_What you need to do_
From the material below, reproduce exactly the stretch of lines that begins with the line holding "X181250000Y-90500000D01*" and ends with the line holding "G04 Layer: BoardOutlineLayer*", skipping the pictures.

_Material to process_

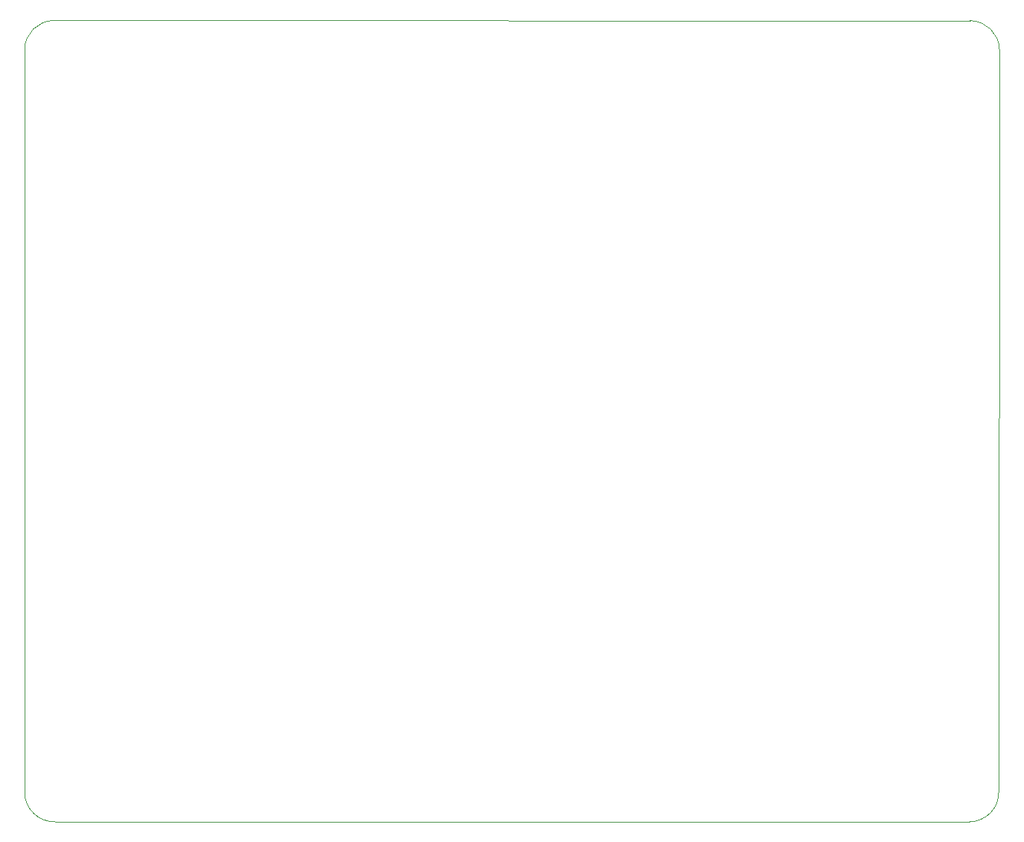
<source format=gbr>
%TF.GenerationSoftware,KiCad,Pcbnew,9.0.4*%
%TF.CreationDate,2025-09-07T12:41:53+05:30*%
%TF.ProjectId,STEREO  CLASS D AMP,53544552-454f-4202-9043-4c4153532044,rev?*%
%TF.SameCoordinates,Original*%
%TF.FileFunction,Profile,NP*%
%FSLAX46Y46*%
G04 Gerber Fmt 4.6, Leading zero omitted, Abs format (unit mm)*
G04 Created by KiCad (PCBNEW 9.0.4) date 2025-09-07 12:41:53*
%MOMM*%
%LPD*%
G01*
G04 APERTURE LIST*
%TA.AperFunction,Profile*%
%ADD10C,0.050000*%
%TD*%
G04 APERTURE END LIST*
D10*
X195160475Y-141664870D02*
X195240560Y-57543169D01*
X84571737Y-57521737D02*
G75*
G02*
X87911737Y-54181737I3339999J1D01*
G01*
X88052961Y-145143606D02*
G75*
G02*
X84574557Y-141778263I-111225J3365342D01*
G01*
X191830000Y-145143637D02*
X88052961Y-145143606D01*
X195160476Y-141664870D02*
G75*
G02*
X191830000Y-145143637I-3330475J-145131D01*
G01*
X191900560Y-54203169D02*
G75*
G02*
X195240560Y-57543169I0J-3340000D01*
G01*
X87911737Y-54181737D02*
X191900560Y-54203169D01*
X84574557Y-141778260D02*
X84571737Y-57521852D01*
M02*

</source>
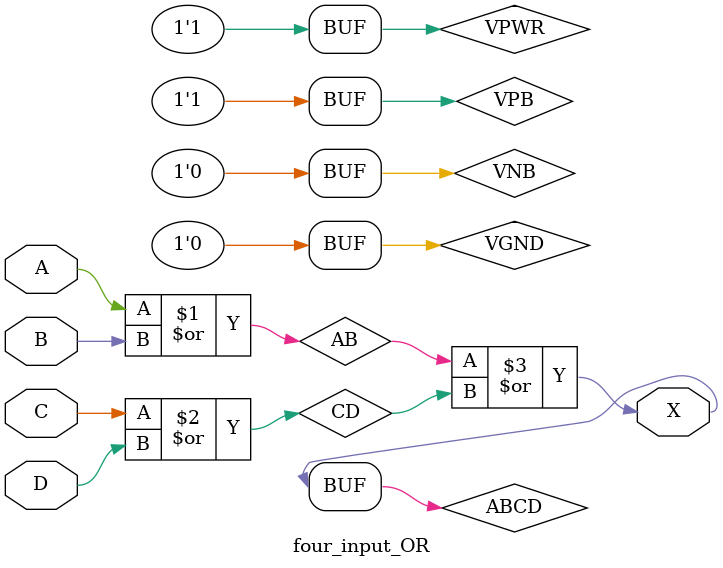
<source format=v>

module four_input_OR (
    X,
    A,
    B,
    C,
    D
);

    output X;
    input  A;
    input  B;
    input  C;
    input  D;

    // Voltage supply signals
    supply1 VPWR;
    supply0 VGND;
    supply1 VPB ;
    supply0 VNB ;

    wire AB, CD, ABCD;

    // Implement OR operation using combinational logic
    assign AB = A | B;
    assign CD = C | D;
    assign ABCD = AB | CD;
    assign X = ABCD;

endmodule

</source>
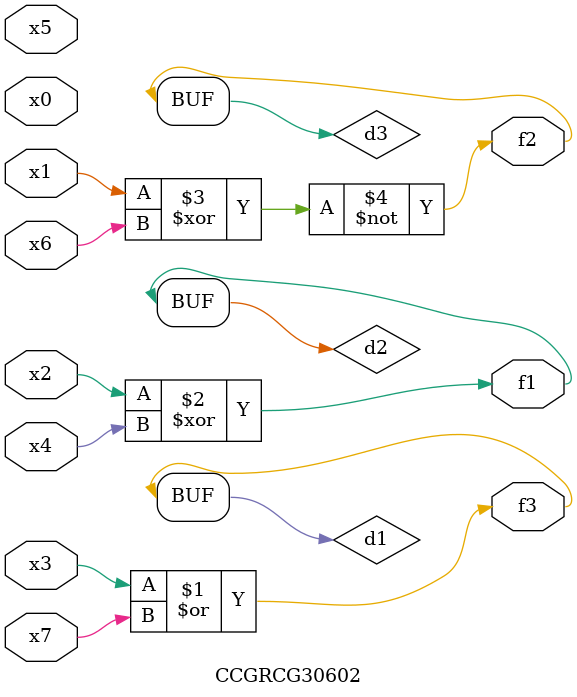
<source format=v>
module CCGRCG30602(
	input x0, x1, x2, x3, x4, x5, x6, x7,
	output f1, f2, f3
);

	wire d1, d2, d3;

	or (d1, x3, x7);
	xor (d2, x2, x4);
	xnor (d3, x1, x6);
	assign f1 = d2;
	assign f2 = d3;
	assign f3 = d1;
endmodule

</source>
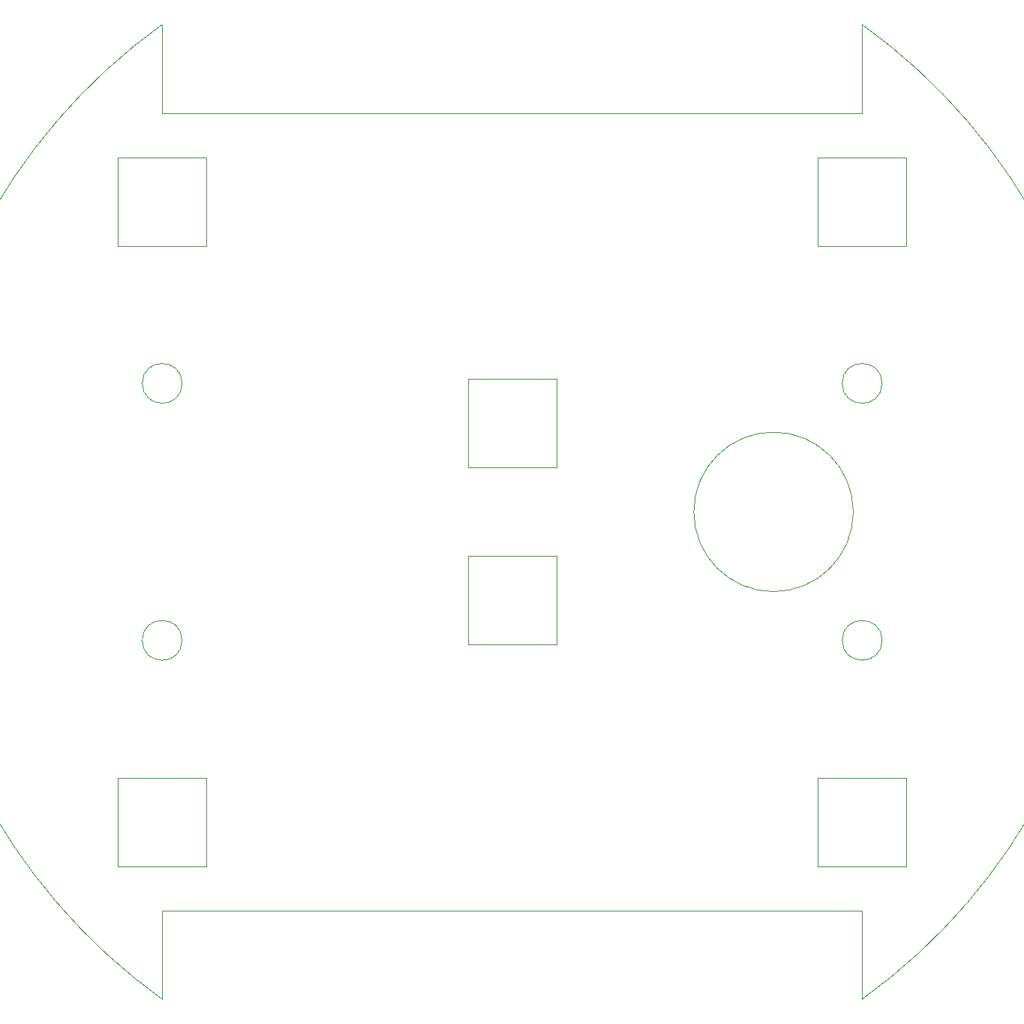
<source format=gbr>
%TF.GenerationSoftware,KiCad,Pcbnew,7.0.8*%
%TF.CreationDate,2024-03-30T18:50:20+07:00*%
%TF.ProjectId,2wd_control,3277645f-636f-46e7-9472-6f6c2e6b6963,rev?*%
%TF.SameCoordinates,Original*%
%TF.FileFunction,Profile,NP*%
%FSLAX46Y46*%
G04 Gerber Fmt 4.6, Leading zero omitted, Abs format (unit mm)*
G04 Created by KiCad (PCBNEW 7.0.8) date 2024-03-30 18:50:20*
%MOMM*%
%LPD*%
G01*
G04 APERTURE LIST*
%TA.AperFunction,Profile*%
%ADD10C,0.100000*%
%TD*%
G04 APERTURE END LIST*
D10*
X136750000Y-120500000D02*
X136750000Y-130500000D01*
X171250000Y-60500000D02*
X181250000Y-60500000D01*
X181250000Y-70500000D01*
X171250000Y-70500000D01*
X171250000Y-60500000D01*
X218000000Y-61000000D02*
G75*
G03*
X218000000Y-61000000I-2250000J0D01*
G01*
X131750000Y-35500000D02*
X141750000Y-35500000D01*
X141750000Y-45500000D01*
X131750000Y-45500000D01*
X131750000Y-35500000D01*
X215750000Y-120500000D02*
X136750000Y-120500000D01*
X136750000Y-30500000D02*
X136750000Y-20500000D01*
X136750000Y-20500000D02*
G75*
G03*
X136750000Y-130500000I39500000J-55000000D01*
G01*
X210750000Y-105500000D02*
X220750000Y-105500000D01*
X220750000Y-115500000D01*
X210750000Y-115500000D01*
X210750000Y-105500000D01*
X215750000Y-120500000D02*
X215750000Y-130500000D01*
X136750000Y-30500000D02*
X215750000Y-30500000D01*
X131750000Y-105500000D02*
X141750000Y-105500000D01*
X141750000Y-115500000D01*
X131750000Y-115500000D01*
X131750000Y-105500000D01*
X139000000Y-61000000D02*
G75*
G03*
X139000000Y-61000000I-2250000J0D01*
G01*
X214750000Y-75500000D02*
G75*
G03*
X214750000Y-75500000I-9000000J0D01*
G01*
X210750000Y-35500000D02*
X220750000Y-35500000D01*
X220750000Y-45500000D01*
X210750000Y-45500000D01*
X210750000Y-35500000D01*
X218000000Y-90000000D02*
G75*
G03*
X218000000Y-90000000I-2250000J0D01*
G01*
X215750000Y-30500000D02*
X215750000Y-20500000D01*
X139000000Y-90000000D02*
G75*
G03*
X139000000Y-90000000I-2250000J0D01*
G01*
X171250000Y-80500000D02*
X181250000Y-80500000D01*
X181250000Y-90500000D01*
X171250000Y-90500000D01*
X171250000Y-80500000D01*
X215750000Y-130500000D02*
G75*
G03*
X215750000Y-20500000I-39500000J55000000D01*
G01*
M02*

</source>
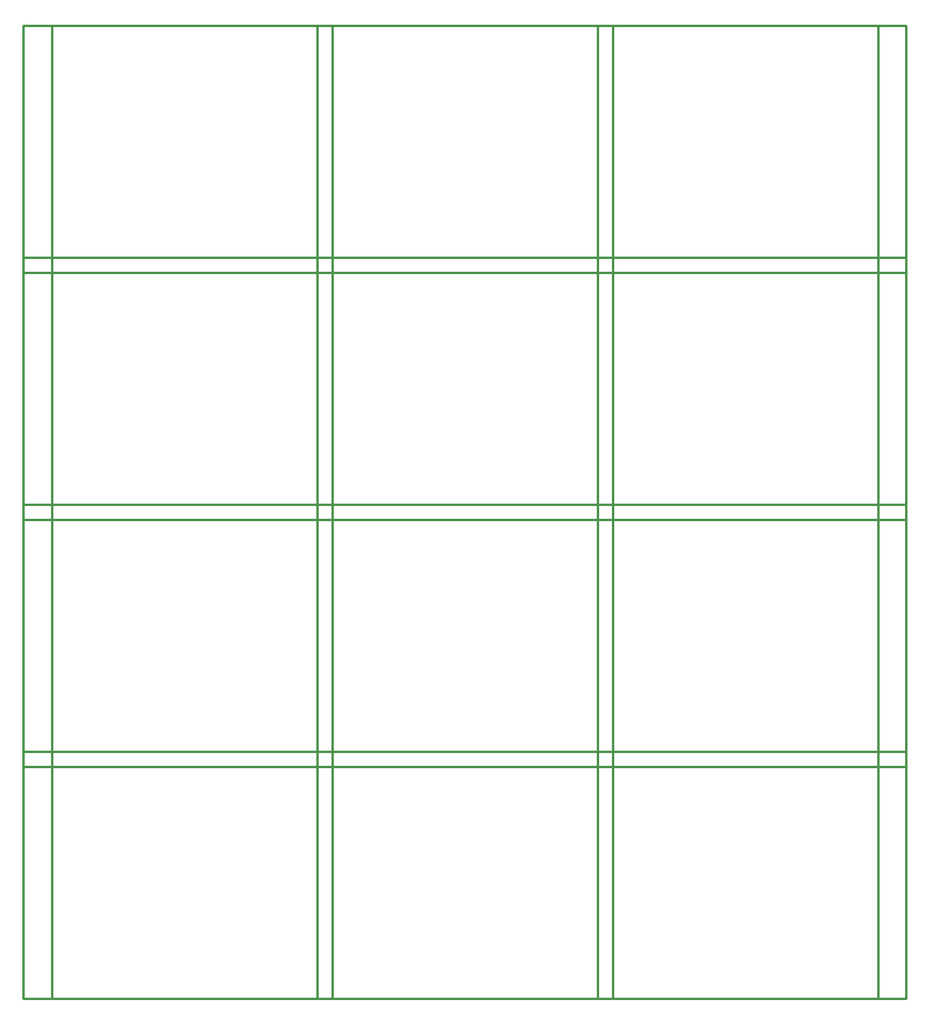
<source format=gko>
G04 Layer: BoardOutlineLayer*
G04 EasyEDA v6.5.9, 2022-12-19 01:16:27*
G04 b9351db9c1bb4c489ec9b4c5568df8d6,5dd06754fdd742daa6fe38bf62b7df6b,10*
G04 Gerber Generator version 0.2*
G04 Scale: 100 percent, Rotated: No, Reflected: No *
G04 Dimensions in millimeters *
G04 leading zeros omitted , absolute positions ,4 integer and 5 decimal *
%FSLAX45Y45*%
%MOMM*%

%ADD10C,0.2540*%
D10*
X406400Y10414000D02*
G01*
X3225800Y10414000D01*
X3225800Y7950200D01*
X406400Y7950200D01*
X406400Y10414000D01*
X3385799Y10414000D02*
G01*
X6205199Y10414000D01*
X6205199Y7950200D01*
X3385799Y7950200D01*
X3385799Y10414000D01*
X6365199Y10414000D02*
G01*
X9184599Y10414000D01*
X9184599Y7950200D01*
X6365199Y7950200D01*
X6365199Y10414000D01*
X406400Y7790200D02*
G01*
X3225800Y7790200D01*
X3225800Y5326400D01*
X406400Y5326400D01*
X406400Y7790200D01*
X3385799Y7790200D02*
G01*
X6205199Y7790200D01*
X6205199Y5326400D01*
X3385799Y5326400D01*
X3385799Y7790200D01*
X6365199Y7790200D02*
G01*
X9184599Y7790200D01*
X9184599Y5326400D01*
X6365199Y5326400D01*
X6365199Y7790200D01*
X406400Y5166400D02*
G01*
X3225800Y5166400D01*
X3225800Y2702600D01*
X406400Y2702600D01*
X406400Y5166400D01*
X3385799Y5166400D02*
G01*
X6205199Y5166400D01*
X6205199Y2702600D01*
X3385799Y2702600D01*
X3385799Y5166400D01*
X6365199Y5166400D02*
G01*
X9184599Y5166400D01*
X9184599Y2702600D01*
X6365199Y2702600D01*
X6365199Y5166400D01*
X406400Y2542600D02*
G01*
X3225800Y2542600D01*
X3225800Y78800D01*
X406400Y78800D01*
X406400Y2542600D01*
X3385799Y2542600D02*
G01*
X6205199Y2542600D01*
X6205199Y78800D01*
X3385799Y78800D01*
X3385799Y2542600D01*
X6365199Y2542600D02*
G01*
X9184599Y2542600D01*
X9184599Y78800D01*
X6365199Y78800D01*
X6365199Y2542600D01*
X106400Y10414000D02*
G01*
X9484598Y10414000D01*
X9484598Y78800D01*
X106400Y78800D01*
X106400Y10414000D01*
X106400Y7790200D02*
G01*
X9484598Y7790200D01*
X106400Y7950200D02*
G01*
X9484598Y7950200D01*
X106400Y5166400D02*
G01*
X9484598Y5166400D01*
X106400Y5326400D02*
G01*
X9484598Y5326400D01*
X106400Y2542600D02*
G01*
X9484598Y2542600D01*
X106400Y2702600D02*
G01*
X9484598Y2702600D01*
X3385799Y10414000D02*
G01*
X3385799Y78800D01*
X3225800Y10414000D02*
G01*
X3225800Y78800D01*
X6365199Y10414000D02*
G01*
X6365199Y78800D01*
X6205199Y10414000D02*
G01*
X6205199Y78800D01*
X406400Y10414000D02*
G01*
X406400Y78800D01*
X9184599Y10414000D02*
G01*
X9184599Y78800D01*

%LPD*%
M02*

</source>
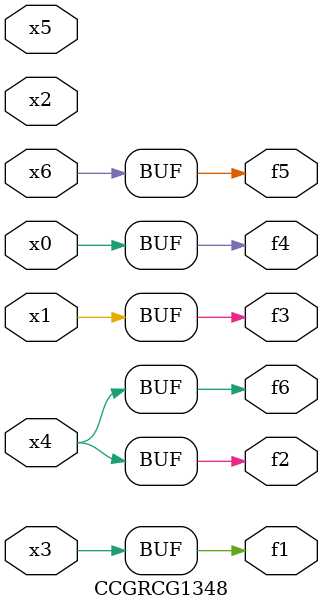
<source format=v>
module CCGRCG1348(
	input x0, x1, x2, x3, x4, x5, x6,
	output f1, f2, f3, f4, f5, f6
);
	assign f1 = x3;
	assign f2 = x4;
	assign f3 = x1;
	assign f4 = x0;
	assign f5 = x6;
	assign f6 = x4;
endmodule

</source>
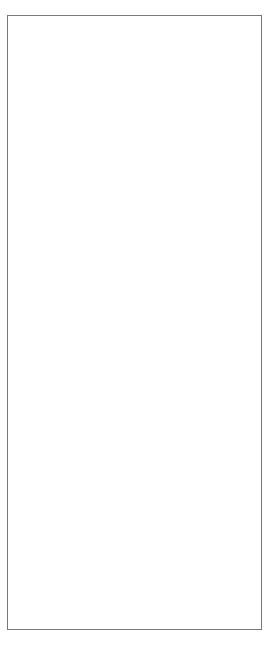
<source format=gbr>
%TF.GenerationSoftware,KiCad,Pcbnew,8.0.6*%
%TF.CreationDate,2024-10-21T23:56:12-04:00*%
%TF.ProjectId,Hackpad,4861636b-7061-4642-9e6b-696361645f70,rev?*%
%TF.SameCoordinates,Original*%
%TF.FileFunction,Profile,NP*%
%FSLAX46Y46*%
G04 Gerber Fmt 4.6, Leading zero omitted, Abs format (unit mm)*
G04 Created by KiCad (PCBNEW 8.0.6) date 2024-10-21 23:56:12*
%MOMM*%
%LPD*%
G01*
G04 APERTURE LIST*
%TA.AperFunction,Profile*%
%ADD10C,0.050000*%
%TD*%
G04 APERTURE END LIST*
D10*
X145500000Y-56000000D02*
X167000000Y-56000000D01*
X167000000Y-108000000D01*
X145500000Y-108000000D01*
X145500000Y-56000000D01*
M02*

</source>
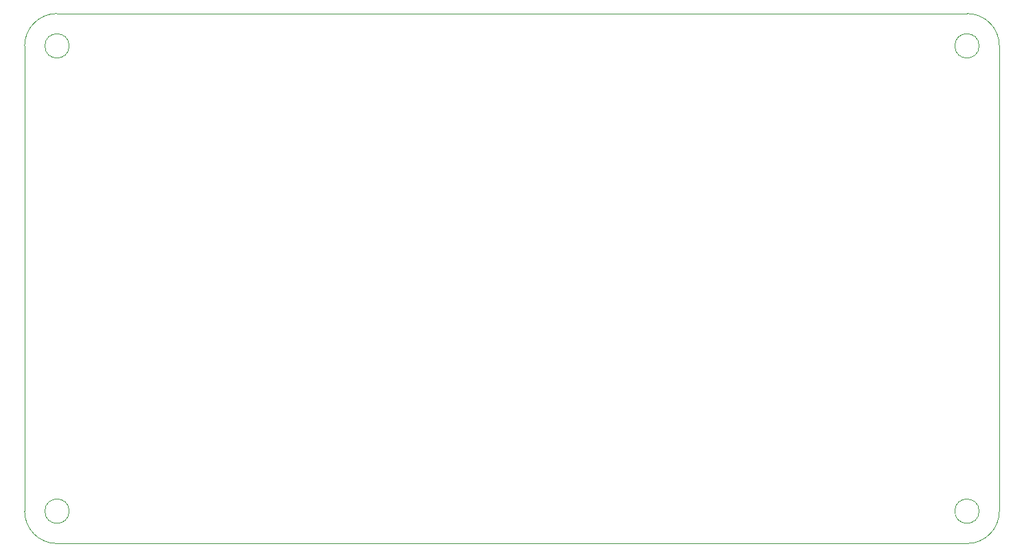
<source format=gm1>
%TF.GenerationSoftware,KiCad,Pcbnew,8.0.2*%
%TF.CreationDate,2024-07-03T09:30:12-06:00*%
%TF.ProjectId,MotorInterfacePiPico,4d6f746f-7249-46e7-9465-726661636550,rev?*%
%TF.SameCoordinates,Original*%
%TF.FileFunction,Profile,NP*%
%FSLAX46Y46*%
G04 Gerber Fmt 4.6, Leading zero omitted, Abs format (unit mm)*
G04 Created by KiCad (PCBNEW 8.0.2) date 2024-07-03 09:30:12*
%MOMM*%
%LPD*%
G01*
G04 APERTURE LIST*
%TA.AperFunction,Profile*%
%ADD10C,0.050000*%
%TD*%
G04 APERTURE END LIST*
D10*
X87000000Y-120500000D02*
G75*
G02*
X83000000Y-116500000I0J4000000D01*
G01*
X200750000Y-59000000D02*
G75*
G02*
X197750000Y-59000000I-1500000J0D01*
G01*
X197750000Y-59000000D02*
G75*
G02*
X200750000Y-59000000I1500000J0D01*
G01*
X200750000Y-116500000D02*
G75*
G02*
X197750000Y-116500000I-1500000J0D01*
G01*
X197750000Y-116500000D02*
G75*
G02*
X200750000Y-116500000I1500000J0D01*
G01*
X87000000Y-120500000D02*
X199250000Y-120500000D01*
X199250000Y-55000000D02*
G75*
G02*
X203250000Y-59000000I0J-4000000D01*
G01*
X203250000Y-116500000D02*
X203250000Y-59000000D01*
X83000000Y-59000000D02*
G75*
G02*
X87000000Y-55000000I4000000J0D01*
G01*
X83000000Y-59000000D02*
X83000000Y-116500000D01*
X88500000Y-116500000D02*
G75*
G02*
X85500000Y-116500000I-1500000J0D01*
G01*
X85500000Y-116500000D02*
G75*
G02*
X88500000Y-116500000I1500000J0D01*
G01*
X199250000Y-55000000D02*
X87000000Y-55000000D01*
X203250000Y-116500000D02*
G75*
G02*
X199250000Y-120500000I-4000000J0D01*
G01*
X88500000Y-59000000D02*
G75*
G02*
X85500000Y-59000000I-1500000J0D01*
G01*
X85500000Y-59000000D02*
G75*
G02*
X88500000Y-59000000I1500000J0D01*
G01*
M02*

</source>
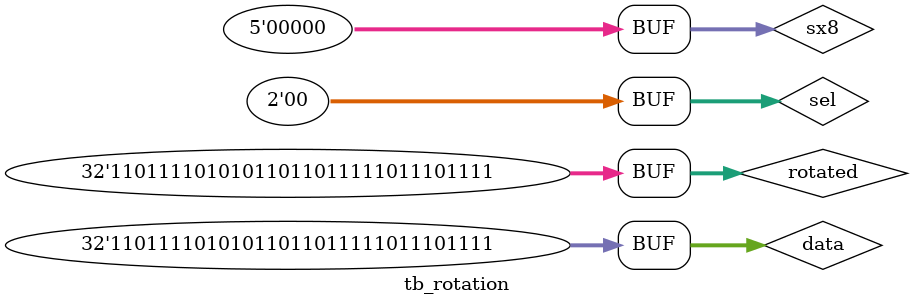
<source format=v>
module tb_rotation ();

reg [1:0] sel = 0;
reg [31:0] data = 0;

wire [4:0] sx8 = sel << 2'd3;
  wire [31:0] rotated =  (data >> (sx8)) | (data << (6'd32 - sx8));

initial begin
 $monitor("%H", rotated);
  #5;
  data = 32'hdeadbeef;
  #5
  sel = 2'b01;
  #5;
  sel = 2'b10;
  #5;
  sel = 2'b11;
  #5;
  sel = 2'b00;
  #5;
end

endmodule

</source>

_Reply to the task_
X181250000Y-90500000D01*
X171250000Y-90500000D01*
X171250000Y-80500000D01*
X215750000Y-130500000D02*
G75*
G03*
X215750000Y-20500000I-39500000J55000000D01*
G01*
M02*

</source>
<source format=gko>
G04 Layer: BoardOutlineLayer*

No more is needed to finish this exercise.